A shows mean fluorescent intensity (MFI) of CFSE-labeled CML-T1 treated with 100 nM Meds433 for 3 days in a 3D co-culture platform (n:3) (a higher, mean fluorescent intensity, MFI, means that cells are non-proliferative while a lower MFI means that cells proliferate more and CFSE dye is divided between daughter cells). (B) demonstrates electron microscopy images of the 3D co-culture platform. B1 shows demineralized bone matrix (DBM) treated with collagen type 1. B2 shows mesenchymal stromal cells (MSCs) in the DBM scaffold. B3 shows the addition of labeled CML-T1 with CFSE to the MSCs in the scaffold. B4 displays a 3D co-culture condition treated with 100 nM Meds433. C, D represent KU-812-derived tumor mass volume and tumor weight after the treatment with 10 and 20 mg/kg Meds433, respectively.
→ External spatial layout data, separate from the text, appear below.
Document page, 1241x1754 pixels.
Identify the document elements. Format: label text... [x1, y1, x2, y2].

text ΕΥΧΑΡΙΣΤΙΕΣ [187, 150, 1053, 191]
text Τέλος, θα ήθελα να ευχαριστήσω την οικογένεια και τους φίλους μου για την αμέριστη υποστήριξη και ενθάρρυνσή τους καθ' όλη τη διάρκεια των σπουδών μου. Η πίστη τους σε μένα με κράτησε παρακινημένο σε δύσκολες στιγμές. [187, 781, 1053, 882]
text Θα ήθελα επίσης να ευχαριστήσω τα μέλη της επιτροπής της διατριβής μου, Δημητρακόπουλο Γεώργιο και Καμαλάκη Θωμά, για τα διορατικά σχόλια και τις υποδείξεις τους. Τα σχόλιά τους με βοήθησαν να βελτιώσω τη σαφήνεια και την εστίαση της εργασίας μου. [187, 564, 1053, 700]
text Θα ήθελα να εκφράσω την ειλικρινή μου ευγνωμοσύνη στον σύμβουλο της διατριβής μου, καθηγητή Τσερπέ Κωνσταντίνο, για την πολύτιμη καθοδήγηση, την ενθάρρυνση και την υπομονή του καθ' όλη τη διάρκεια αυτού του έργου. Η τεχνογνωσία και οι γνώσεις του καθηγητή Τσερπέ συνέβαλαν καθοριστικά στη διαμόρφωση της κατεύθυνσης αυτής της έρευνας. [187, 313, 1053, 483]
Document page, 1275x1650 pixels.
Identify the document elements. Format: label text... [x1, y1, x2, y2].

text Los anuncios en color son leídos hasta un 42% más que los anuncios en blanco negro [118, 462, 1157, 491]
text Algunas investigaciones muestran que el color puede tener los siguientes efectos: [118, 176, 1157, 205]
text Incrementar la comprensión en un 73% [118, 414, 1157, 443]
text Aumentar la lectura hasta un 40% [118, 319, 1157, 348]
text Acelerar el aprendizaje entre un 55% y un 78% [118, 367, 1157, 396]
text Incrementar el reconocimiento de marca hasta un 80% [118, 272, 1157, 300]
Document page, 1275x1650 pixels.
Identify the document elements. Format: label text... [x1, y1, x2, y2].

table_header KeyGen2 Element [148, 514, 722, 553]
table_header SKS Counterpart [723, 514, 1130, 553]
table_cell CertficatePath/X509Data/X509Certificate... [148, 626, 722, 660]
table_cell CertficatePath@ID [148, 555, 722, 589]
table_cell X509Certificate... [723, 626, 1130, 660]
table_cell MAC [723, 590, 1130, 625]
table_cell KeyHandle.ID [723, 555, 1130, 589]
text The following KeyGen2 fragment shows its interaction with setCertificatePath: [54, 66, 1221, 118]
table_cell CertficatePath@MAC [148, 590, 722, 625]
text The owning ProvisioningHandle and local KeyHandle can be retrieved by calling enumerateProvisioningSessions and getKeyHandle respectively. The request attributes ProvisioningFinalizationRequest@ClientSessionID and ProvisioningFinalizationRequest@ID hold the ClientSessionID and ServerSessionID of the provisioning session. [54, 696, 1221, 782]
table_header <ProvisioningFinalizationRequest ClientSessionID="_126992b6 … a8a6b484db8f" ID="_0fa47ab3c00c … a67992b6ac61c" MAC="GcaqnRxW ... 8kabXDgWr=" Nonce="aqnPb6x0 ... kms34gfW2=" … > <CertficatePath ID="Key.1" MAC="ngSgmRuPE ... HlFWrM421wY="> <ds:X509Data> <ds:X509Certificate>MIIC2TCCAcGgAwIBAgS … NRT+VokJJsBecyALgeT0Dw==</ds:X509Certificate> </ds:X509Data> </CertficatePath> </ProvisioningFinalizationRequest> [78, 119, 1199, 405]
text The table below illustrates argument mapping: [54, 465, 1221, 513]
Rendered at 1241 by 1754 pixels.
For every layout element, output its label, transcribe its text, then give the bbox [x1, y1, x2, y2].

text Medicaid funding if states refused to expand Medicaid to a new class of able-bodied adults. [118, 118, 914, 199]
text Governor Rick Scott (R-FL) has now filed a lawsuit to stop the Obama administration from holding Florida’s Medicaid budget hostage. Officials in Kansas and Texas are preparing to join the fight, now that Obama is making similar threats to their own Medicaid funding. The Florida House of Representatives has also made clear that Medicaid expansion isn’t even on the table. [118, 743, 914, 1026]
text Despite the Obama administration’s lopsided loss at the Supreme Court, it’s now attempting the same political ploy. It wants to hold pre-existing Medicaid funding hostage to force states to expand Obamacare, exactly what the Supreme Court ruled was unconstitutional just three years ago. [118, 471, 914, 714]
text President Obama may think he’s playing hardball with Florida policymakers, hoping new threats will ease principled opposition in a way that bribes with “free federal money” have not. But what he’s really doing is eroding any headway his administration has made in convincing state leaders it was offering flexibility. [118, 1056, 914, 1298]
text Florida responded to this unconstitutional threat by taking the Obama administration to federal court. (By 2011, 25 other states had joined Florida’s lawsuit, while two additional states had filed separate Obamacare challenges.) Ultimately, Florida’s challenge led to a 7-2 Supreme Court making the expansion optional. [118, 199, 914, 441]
E represents the morphology of tumors treated with Meds433. Noteworthy, the administration of Meds433 20 mg/kg eliminated tumors in two mice. F shows tumor burden after the treatment with 10 and 20 mg/kg Meds433 in BM and spleen. G displays an immunohistochemical analysis of Ki67 expression in the vehicle, 10 mg/kg, and 20 mg/kg Meds433 treated mice (×20 magnification). Arrows indicate Ki67-positive cells and the number is related to tumors of each mouse displayed in E. H represents drug concentration and Glucoronoide as the drug metabolite in the plasma of treated mice. *p < 0.05, **p < 0.01, ***p < 0.001.